Do you need to grow more hay for next winter? One way to get that extra hay might be to fertilize your hay meadows this spring. There’s still time.
Hay meadows respond well to fertilizer. But, be sure to use the types and amounts of fertilizer that work best for the plants in your hay meadow. For example, do you have much clover or other legumes in your hay meadow? Then fertilize with phosphorus. A soil test can tell you how much phosphorus to use; usually 20 to 40 pounds per acre will stimulate legume growth nicely in most hay meadows. These legumes then will help supply some nitrogen to the grasses in your meadow, and the hay you cut from this meadow will yield more and contain more protein than straight grass hay.

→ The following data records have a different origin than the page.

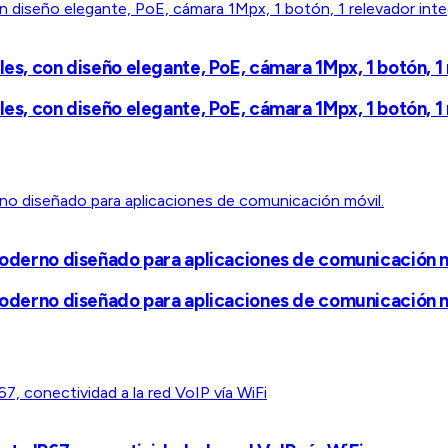
les, con diseño elegante, PoE, cámara 1Mpx, 1 botón, 1
les, con diseño elegante, PoE, cámara 1Mpx, 1 botón, 1
 Moderno diseñado para aplicaciones de comunicación m
 Moderno diseñado para aplicaciones de comunicación m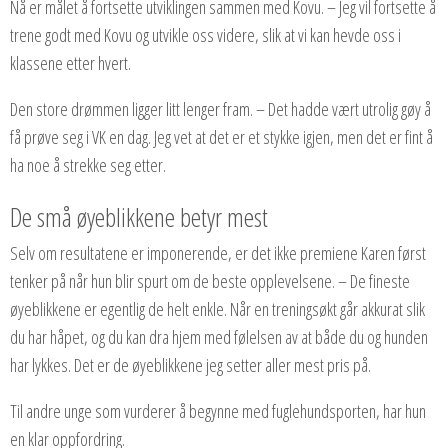
Nå er målet å fortsette utviklingen sammen med Kovu. – Jeg vil fortsette å
trene godt med Kovu og utvikle oss videre, slik at vi kan hevde oss i
klassene etter hvert.
Den store drømmen ligger litt lenger fram. – Det hadde vært utrolig gøy å
få prøve seg i VK en dag. Jeg vet at det er et stykke igjen, men det er fint å
ha noe å strekke seg etter.
De små øyeblikkene betyr mest
Selv om resultatene er imponerende, er det ikke premiene Karen først
tenker på når hun blir spurt om de beste opplevelsene. – De fineste
øyeblikkene er egentlig de helt enkle. Når en treningsøkt går akkurat slik
du har håpet, og du kan dra hjem med følelsen av at både du og hunden
har lykkes. Det er de øyeblikkene jeg setter aller mest pris på.
Til andre unge som vurderer å begynne med fuglehundsporten, har hun
en klar oppfordring.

Maybe your meadow already is green and growing well with cool-season grasses like bluegrass, brome, timothy, or wheatgrasses that head out in late May or June. Nitrogen can increase yield from this meadow, but it must be applied very soon or it will be too late for this year. The rate to apply declines as we go from east to west — use about 80 pounds of nitrogen per acre in eastern Nebraska but only 30 to 40 pounds in the Panhandle.
Warm-season grass meadows will soon start to green up, too. Like cool-season grasses, recommended nitrogen rates decline from 60 pounds in eastern Nebraska to 30 pounds out west. But be patient. Do not fertilize quite yet. Wait until mid- to late May before fertilizing your warm-season grass meadows.
Good meadow moisture this year plus the right fertilizer can increase hay yields from most meadows. With low hay carryover, this may be a good year for you to increase your meadow yields.